Con 1,3 millones de euros se cerrará finalmente la plaza de España de Ferrol, en obras desde que la retirada de la estatua ecuestre de Franco en 2002 para la construcción de un aparcamiento subterráneo y que derivó en una serie de proyectos inacabados en los que se hundieron dos gobiernos locales diferentes.
El alcalde, el socialista Vicente Irisarri, pretende ahora aprobar la “asignatura pendiente que volvió locos y suspendió al menos a dos magníficas corporaciones”. Tras más de dos años de trámites administrativos, ayer se aprobó la adjudicación provisional de las obras a Comsa. Los trabajos comenzarán en septiembre y finalizarán en cuatro meses.

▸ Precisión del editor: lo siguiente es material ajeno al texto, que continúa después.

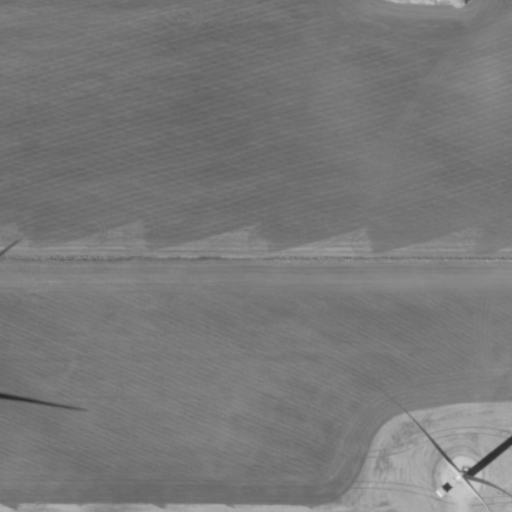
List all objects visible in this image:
wind turbine: (463, 478)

La reforma, que se realiza en base a un diseño de la empresa Arat Arquitectos, plantea una plaza con dos pequeños edificios, para cafetería y para servicios públicos. Predominará el granito, la madera, el vidrio y el acero inoxidable.
Además, la empresa ha rebajado el coste de adjudicación en 400.000 euros, con lo que el Ayuntamiento dispondrá de una cantidad extra que se destinará a mejorar la conexión de la plaza con los barrios del Ensanche y la Magdalena.